In short, it means every child we create has a 25% chance of being affected by the disease they inherit from us.
So while wrapping our heads around the diagnosis of our second child, it hit us—wait…our first child could have this too?!
Talk about a kick while you’re down.
As if the truck that just ran me over threw it in reverse to come back again.
Please, God, no.
This moment of realization has a home among the list of my worst fears. I remember it so clearly and tenderly.
Luckily, our first was not affected. He was born the same year that our state began screening so he was already tested at birth—we just didn’t know it. He still has a 50% chance of being a carrier but that won’t matter until he’s having his own babies.
But, not everyone is so lucky.
Not every previous child was screened at birth depending on when they were born and in what state.
That means that a parent who has just received a diagnosis for their newborn, also learns that they have other children who have the same diagnosis. They learn this seemingly all at once and the weight of that reality feels impossible to carry.

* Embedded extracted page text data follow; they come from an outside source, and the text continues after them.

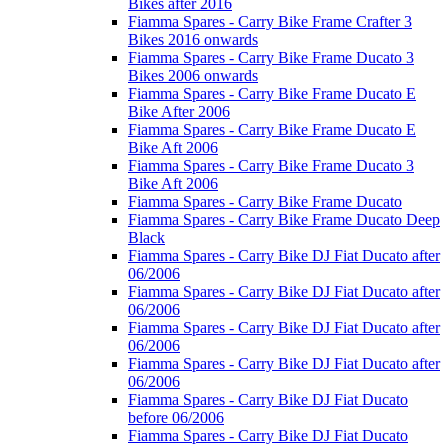
Bikes after 2016
Fiamma Spares - Carry Bike Frame Crafter 3
Bikes 2016 onwards
Fiamma Spares - Carry Bike Frame Ducato 3
Bikes 2006 onwards
Fiamma Spares - Carry Bike Frame Ducato E
Bike After 2006
Fiamma Spares - Carry Bike Frame Ducato E
Bike Aft 2006
Fiamma Spares - Carry Bike Frame Ducato 3
Bike Aft 2006
Fiamma Spares - Carry Bike Frame Ducato
Fiamma Spares - Carry Bike Frame Ducato Deep
Black
Fiamma Spares - Carry Bike DJ Fiat Ducato after
06/2006
Fiamma Spares - Carry Bike DJ Fiat Ducato after
06/2006
Fiamma Spares - Carry Bike DJ Fiat Ducato after
06/2006
Fiamma Spares - Carry Bike DJ Fiat Ducato after
06/2006
Fiamma Spares - Carry Bike DJ Fiat Ducato
before 06/2006
Fiamma Spares - Carry Bike DJ Fiat Ducato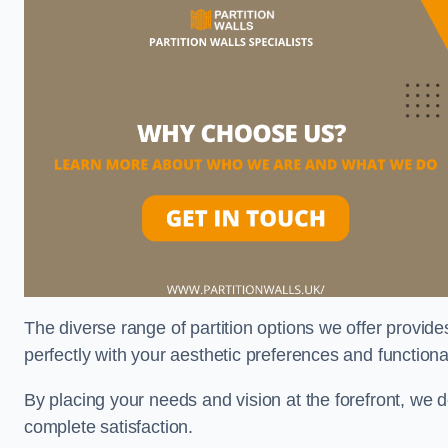
The diverse range of partition options we offer provides
perfectly with your aesthetic preferences and function
By placing your needs and vision at the forefront, we 
complete satisfaction.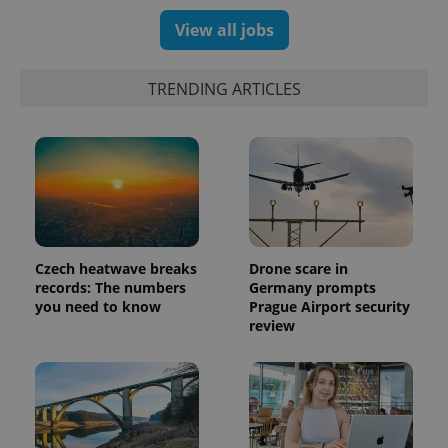
View all jobs
exprt
.expats.cz
6 m
TRENDING ARTICLES
Czech heatwave breaks
Drone scare in
records: The numbers
Germany prompts
you need to know
Prague Airport security
review
Provider
Name
Expiration
Description
/
Domain
Provider
Name
Expiration
Description
_ga
1 year 1
This cookie
Google
/
Domain
month
name is
LLC
associated
.expats.cz
_fbp
3 months
Used by
Meta
with
Facebook to
Platform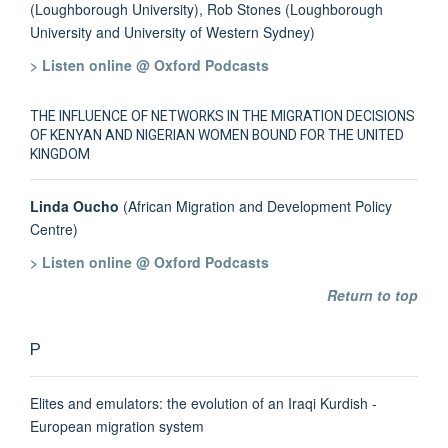
(Loughborough University), Rob Stones (Loughborough
University and University of Western Sydney)
> Listen online @ Oxford Podcasts
THE INFLUENCE OF NETWORKS IN THE MIGRATION DECISIONS
OF KENYAN AND NIGERIAN WOMEN BOUND FOR THE UNITED
KINGDOM
Linda Oucho
(African Migration and Development Policy
Centre)
> Listen online @ Oxford Podcasts
Return to top
P
Elites and emulators: the evolution of an Iraqi Kurdish -
European migration system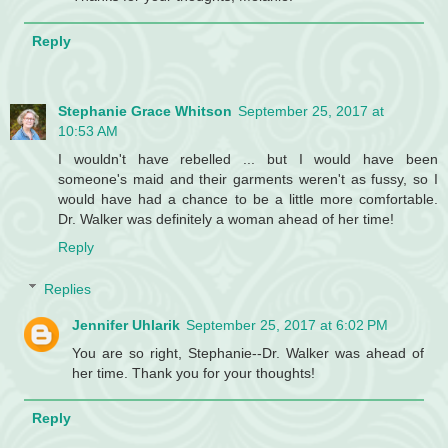
Reply
Stephanie Grace Whitson
September 25, 2017 at
10:53 AM
I wouldn't have rebelled ... but I would have been
someone's maid and their garments weren't as fussy, so I
would have had a chance to be a little more comfortable.
Dr. Walker was definitely a woman ahead of her time!
Reply
Replies
Jennifer Uhlarik
September 25, 2017 at 6:02 PM
You are so right, Stephanie--Dr. Walker was ahead of
her time. Thank you for your thoughts!
Reply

This scenario is bittersweet. The devastation of learning about multiple children is earth shaking for the family. However, this provides answers. Answers that would have likely been hard to reach without newborn screening. The older siblings would have likely spent much time with their symptoms, irreversible damage and confusion. The younger sibling’s diagnosis saves their older sibling from so much hardship and improves their outcomes. In a sense, the younger sibling is a bit of a hero in the story, shedding light on an issue that could have been so much worse.
A blessing in disguise.
This does not diminish the affects of such hard news but it does offer a glimmer of mercy.
Every child born to carrier parents have the same chance of being affected by the disease. The diagnosis happens to the whole family because upon learning about one diagnosis, any previous or future children have the potential to be affected as well.
This understanding changes the trajectory of family dynamics is a huge way and feels much like a blessing and a curse for those families involved.
Bad with the good.
Bright side and dark.
A hard truth.
These families’ unique stories shed some light on the possibilities of the autosomal recessive pattern and will undoubtedly change the future of diagnostic practices. It also sheds some light on the stages of fear and special considerations that occur when navigating the diagnosis. These families mourn the bad news but also describe it as a gift to their other children and to their future as a team in the fight against the disease.